Health Canada has also requested that the manufacturers update the risk management plans for the AstraZeneca and COVISHIELD COVID-19 vaccines to reflect the latest information about this safety issue and to include plans for studies that will address remaining knowledge gaps. The manufacturers are expected to continue to monitor these events closely and report any new information to Health Canada in a timely manner.
As the COVID-19 vaccine rollout continues in Canada, Health Canada continues to monitor the use of all COVID-19 vaccines closely, and to examine and assess any new safety concerns. Should any safety issue be confirmed, the Department will take appropriate action.
What consumers should do
If you have received the AstraZeneca or COVISHIELD COVID-19 vaccine: Seek prompt medical attention immediately if you have any of the following symptoms four or more days after vaccination:
shortness of breath
persistent abdominal (belly) pain
neurological symptoms, such as severe and persistent worsening headaches or blurred vision
skin bruising or tiny blood spots under the skin beyond the site of the injection.
If you experienced rare blood clots with unusual platelets following your first dose of the AstraZeneca or COVISHIELD COVID-19 vaccine, it is not recommended that you receive a second dose of any version of the AstraZeneca vaccine.
Report any adverse events after immunization to your healthcare professional.

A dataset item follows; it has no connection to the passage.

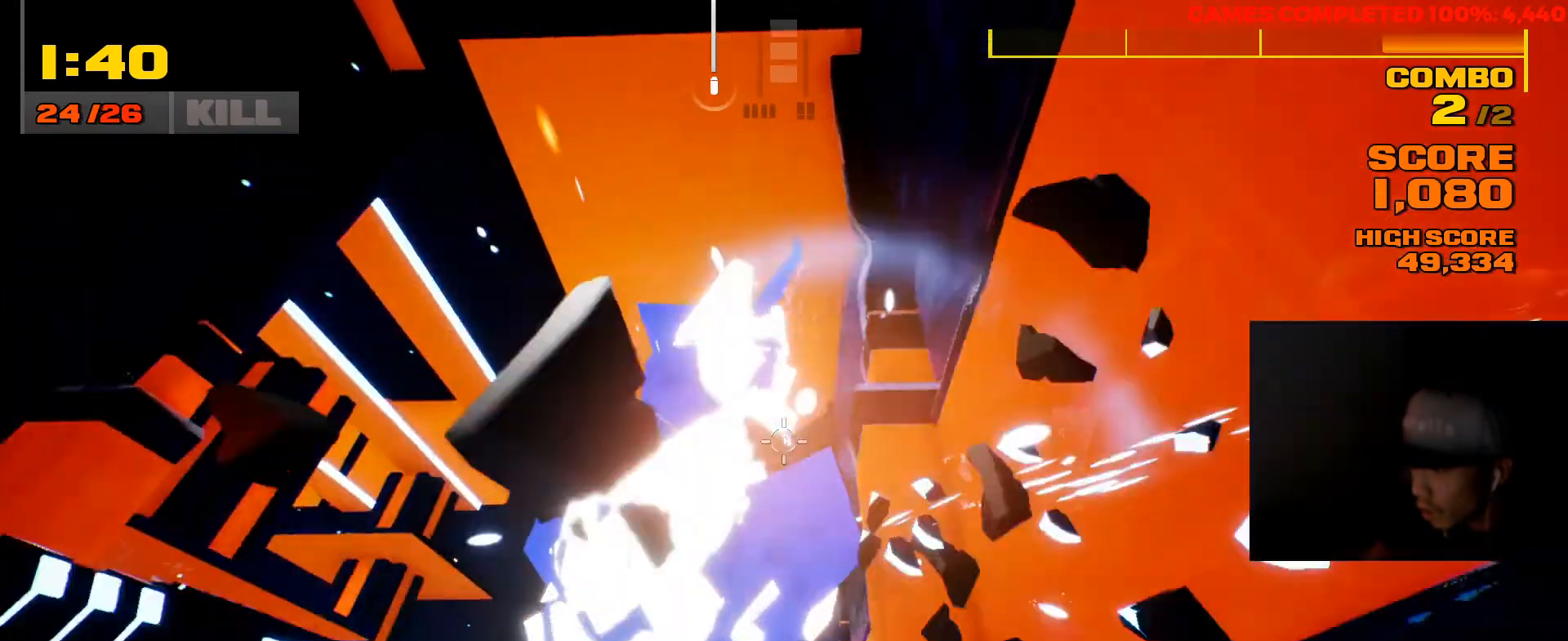
{"keys": ["d", "w"], "mouse": [], "events": [[67, "mouse_left", "down"], [167, "mouse_left", "up"], [200, "mouse_left", "down"], [300, "mouse_left", "up"], [483, "d", "down"]]}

What health professionals should do
Healthcare professionals should be alert to the signs and symptoms of thromboembolism and thrombocytopenia so that they can promptly treat these conditions according to available evidence and clinical guidelines.
Healthcare professionals should tell people receiving the vaccine to seek medical attention if they develop:
symptoms of blood clots such as shortness of breath, chest pain, leg swelling, persistent abdominal pain;
neurological symptoms such as severe and persistent worsening headaches or blurred vision; or
skin bruising or petechiae beyond the site of vaccination after a few days.
Healthcare professionals should consider specialist consultation if they suspect their patient has a post-vaccine thrombosis.
Healthcare professionals should report any event potentially related to a vaccine. To report a side effect to Health Canada contact your local health unit or visit Health Canada's Web page on Adverse Reaction Reporting for information on how to report online, by mail or by fax.